La force d'esprit est le triomphe de la réflexion ; c'est un instinct supérieur aux passions, qui les calme ou qui les possède: on ne peut pas savoir d'un homme qui n'a pas les passions ardentes, s'il a de la force d'esprit; il n'a jamais été dans des épreuves assez difficiles.

La modération est l'état d'une âme qui se possède; elle naît

d'une espèce de médiocrité dans les désirs et de la satisfaction dans les pensées, qui dispose aux vertus civiles.

L'immodération, au contraire, est une ardeur inaltérable et sans délicatesse, qui mène quelquefois à de grands vices.

La tempérance n'est qu'une modération dans les plaisirs, et l'intempérance au contraire.

L'humeur est une inégalité qui dispose à l'impatience la complaisance est une volonté flexible; la douceur, un fonds de complaisance et de bonté.

La brutalité, une disposition à la colère et à la grossièreté ; l'irrésolution, une timidité à entreprendre; l'incertitude, une irrésolution à croire; la perplexité, une irrésolution inquiète.

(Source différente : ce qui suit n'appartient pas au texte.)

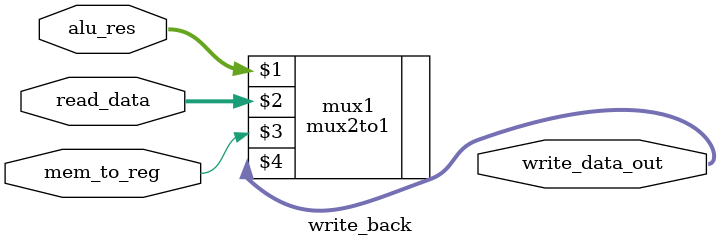
<source format=v>
`include "mux.v"

module write_back (

    input mem_to_reg,
    input [31:0] alu_res,
    input [31:0] read_data,

    output [31:0] write_data_out

);

    // Write your code below.

    mux2to1 #(32) mux1(alu_res, read_data, mem_to_reg, write_data_out);

endmodule

</source>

La prudence, une prévoyance raisonnable : l'imprudence, tout au contraire.

L'activité naît d'une force inquiète : la parèsse d'une impuissance paisible.

La mollesse est une paresse voluptueuse.

L'austérité est une haine des plaisirs, et la sévérité, des vices. La solidité est une consistance et une égalité d'esprit : la légèreté, un défaut d'assiette et d'uniformité de passions ou d'idées. La constance est une fermeté raisonnable dans nos sentimens : l'opiniâtreté, une fermeté déraisonnable : la pudeur, un sentiment de la difformité du vice et du mépris qui le suit.

La sagesse est la connaissance et l'affection du vrai bien; l'humilité, un sentiment de notre bassesse devant Dieu; la charité, un zèle de religion pour le prochain; la grâce, une impulsion surnaturelle vers le bien.

46. Du Bon et du Beau.

Le terme de bon emporte quelque degré naturel de perfection: celui de beau, quelque degré d'éclat ou d'agrément. Nous trouvons l'un et l'autre termes dans la vertu, parce que sa bonté nous plaît, et que sa beauté nous sert. Mais d'une médecine qui blesse nos sens, et de toute autre chose qui nous est utile mais désagréable, nous ne disons pas qu'elle est belle, elle n'est que bonne; de même à l'égard des choses qui sont belles sans être utiles.

M. Crouzas dit que le beau naît de la variété réductible à l'unité, c'est-à-dire d'un composé qui ne fait pourtant qu'un seul tout et qu'on peut saisir d'une vue; c'est là, selon lui, ce qui excite l'idée du beau dans l'esprit.